START AVAILABLE RECORDS

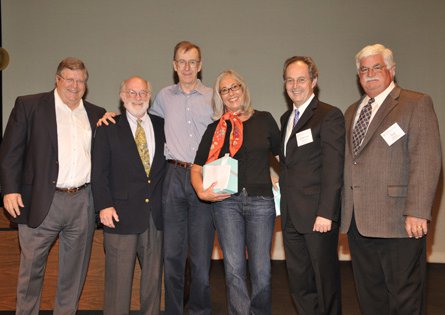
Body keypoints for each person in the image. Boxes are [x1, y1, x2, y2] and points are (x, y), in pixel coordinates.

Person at [341, 44, 442, 314]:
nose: (370, 74)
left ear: (392, 70)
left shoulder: (415, 103)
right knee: (370, 295)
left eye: (377, 67)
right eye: (364, 70)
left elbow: (427, 159)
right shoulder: (352, 111)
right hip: (358, 222)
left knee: (404, 297)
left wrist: (418, 211)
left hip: (400, 221)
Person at [0, 57, 106, 314]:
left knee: (74, 275)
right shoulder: (29, 105)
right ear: (57, 80)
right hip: (39, 200)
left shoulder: (97, 114)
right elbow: (10, 151)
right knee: (30, 273)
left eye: (80, 80)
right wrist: (10, 190)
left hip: (82, 201)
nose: (75, 85)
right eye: (69, 79)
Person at [191, 69, 281, 315]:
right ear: (219, 96)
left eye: (235, 87)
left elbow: (284, 158)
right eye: (224, 90)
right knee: (233, 269)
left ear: (243, 89)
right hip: (226, 204)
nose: (231, 93)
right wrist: (202, 192)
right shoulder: (215, 129)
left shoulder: (265, 120)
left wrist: (285, 183)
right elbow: (196, 168)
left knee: (261, 269)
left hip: (261, 202)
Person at [150, 41, 215, 315]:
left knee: (200, 259)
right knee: (172, 256)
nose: (187, 67)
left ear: (200, 65)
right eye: (182, 62)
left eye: (193, 62)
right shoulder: (163, 97)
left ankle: (199, 311)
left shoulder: (214, 96)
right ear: (174, 65)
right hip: (173, 177)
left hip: (204, 176)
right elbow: (145, 125)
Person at [91, 76, 166, 315]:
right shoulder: (108, 126)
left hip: (155, 217)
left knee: (153, 283)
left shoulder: (161, 125)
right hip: (119, 215)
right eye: (132, 93)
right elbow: (99, 171)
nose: (138, 97)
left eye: (142, 92)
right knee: (118, 285)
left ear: (149, 95)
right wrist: (104, 205)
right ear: (122, 96)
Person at [279, 56, 344, 314]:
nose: (295, 85)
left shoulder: (328, 115)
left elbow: (333, 168)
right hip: (292, 218)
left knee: (325, 283)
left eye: (301, 79)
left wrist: (326, 212)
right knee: (299, 282)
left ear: (314, 81)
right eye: (290, 80)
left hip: (318, 217)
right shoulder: (286, 118)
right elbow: (289, 165)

END AVAILABLE RECORDS

Retype exactly the line with "left shoulder: (161, 125)" and each line after it until the records end, and include no other line.

> EXPECTED ANSWER:
left shoulder: (161, 125)
right hip: (119, 215)
right eye: (132, 93)
right elbow: (99, 171)
nose: (138, 97)
left eye: (142, 92)
right knee: (118, 285)
left ear: (149, 95)
right wrist: (104, 205)
right ear: (122, 96)
Person at [279, 56, 344, 314]:
nose: (295, 85)
left shoulder: (328, 115)
left elbow: (333, 168)
right hip: (292, 218)
left knee: (325, 283)
left eye: (301, 79)
left wrist: (326, 212)
right knee: (299, 282)
left ear: (314, 81)
right eye: (290, 80)
left hip: (318, 217)
right shoulder: (286, 118)
right elbow: (289, 165)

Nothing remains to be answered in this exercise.